Are you feeling that you are doing repetitive and not so intelligent work?

Are you feeling a bit sick about reading manuals and copy-pasting code and keep poking around until it works all day long?

Do you want to understand the soul of Computer Science?

If yes, read SICP!!!

In this post I give my guess of where the new let keyword in JavaScript comes from.

I got this idea from (of course) reading one chapter of the SICP book: Using let to create local variables.

Suppose we want to compute the function:

f(x, y) = x(1 + xy)^2 + y(1 - y) + (1 + xy)(1 - y)

which we could also express as

a = 1 + xy

b = 1 - y

f(x, y) = xa^2 + yb + ab

How do we do this?
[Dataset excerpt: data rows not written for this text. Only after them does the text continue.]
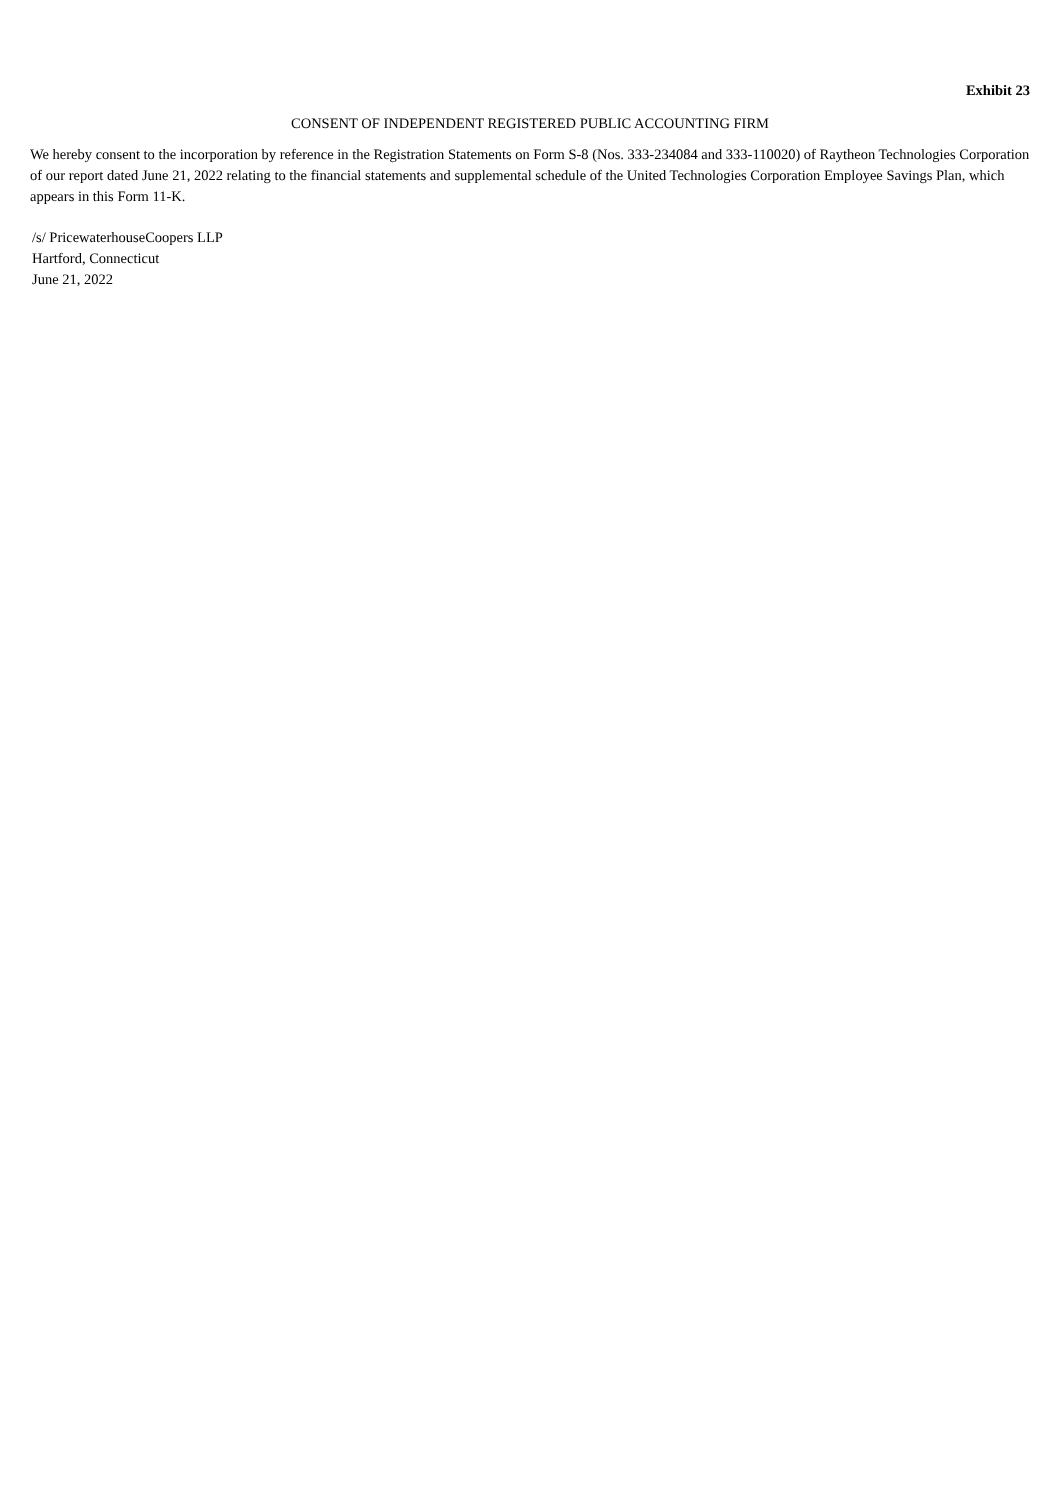Exhibit 23
CONSENT OF INDEPENDENT REGISTERED PUBLIC ACCOUNTING FIRM
We hereby consent to the incorporation by reference in the Registration Statements on Form S-8 (Nos. 333-234084 and 333-110020) of Raytheon Technologies Corporation of our report dated June 21, 2022 relating to the financial statements and supplemental schedule of the United Technologies Corporation Employee Savings Plan, which appears in this Form 11-K.
/s/ PricewaterhouseCoopers LLP
Hartford, Connecticut
June 21, 2022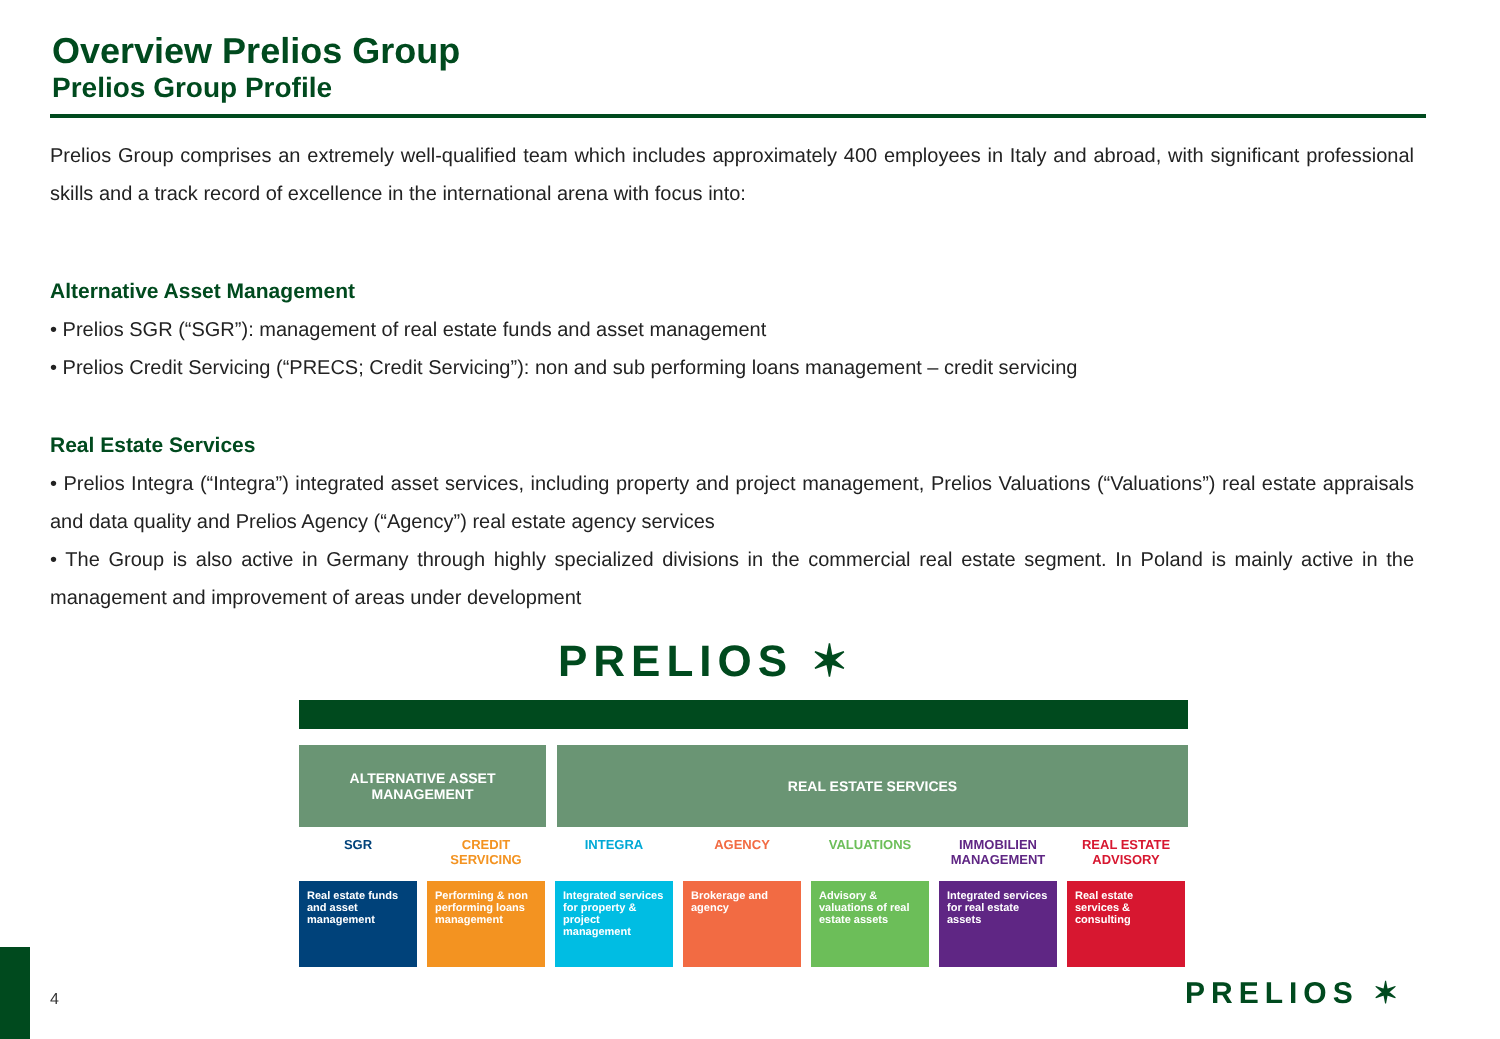Overview Prelios Group
Prelios Group Profile
Prelios Group comprises an extremely well-qualified team which includes approximately 400 employees in Italy and abroad, with significant professional skills and a track record of excellence in the international arena with focus into:
Alternative Asset Management
• Prelios SGR (“SGR”): management of real estate funds and asset management
• Prelios Credit Servicing (“PRECS; Credit Servicing”): non and sub performing loans management – credit servicing
Real Estate Services
• Prelios Integra (“Integra”) integrated asset services, including property and project management, Prelios Valuations (“Valuations”) real estate appraisals and data quality and Prelios Agency (“Agency”) real estate agency services
• The Group is also active in Germany through highly specialized divisions in the commercial real estate segment. In Poland is mainly active in the management and improvement of areas under development
PRELIOS ✶
ALTERNATIVE ASSET
MANAGEMENT
REAL ESTATE SERVICES
SGR
Real estate funds and asset management
CREDIT SERVICING
Performing & non performing loans management
INTEGRA
Integrated services for property & project management
AGENCY
Brokerage and agency
VALUATIONS
Advisory & valuations of real estate assets
IMMOBILIEN MANAGEMENT
Integrated services for real estate assets
REAL ESTATE ADVISORY
Real estate services & consulting
4 PRELIOS ✶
You may think of assignment first, but remember the book hasn’t introduced the concept of assignment yet.

OK, turns out whenever you get stuck in functional programming languages, the anwser is almost always lambda!

(define (f x y)
  ((lambda (a b)
    (+ (* x (square a))
       (* y b)
       (* a b)))
   (+ 1 (* x y))
   (- 1 y)))

This is not hard to read, basically we just created a lambda procedure with parameters a and b, and then immediately call it with the right parameters (reminds you of IIFE in JavaScript?).

So a new lambda function is the way to create local variables in Scheme.

This construct is so useful that there is a special form called let to make its use more convenient.

(define (f x y)
  (let ((a (+ 1 (* x y)))
        (b (- 1 y)))
    (+ (* x (square a))
       (* y b)
       (* a b))))

The way this happens is that the let expression is interpreted as an alternate syntax for the previous lambda way.

Let’s now take a look at the JavaScript side.

Before ES6, in order for this to work as expected, we need to wrap i into a function call.

var callbacks = [];
for (var i = 0; i <= 2; i++) {
    (function (i) {
        callbacks[i] = function() { return i * 2; };
    })(i);
}
callbacks[0]() === 0;
callbacks[1]() === 2;
callbacks[2]() === 4;

With the new let in ES6, we can get rid of the function call, because let has proper block scoping.

let callbacks = []
for (let i = 0; i <= 2; i++) {
    callbacks[i] = function () { return i * 2 }
}
callbacks[0]() === 0
callbacks[1]() === 2
callbacks[2]() === 4

See how let improves the IIFE in JavaScript.

I’m not saying the let in Scheme and JavaScript are the same, but there is clearly connection between the two.

I heard that JavaScript is a bastard of Scheme and Java, now finally JavaScript added what was in Scheme decades ago. Welcome home, kid.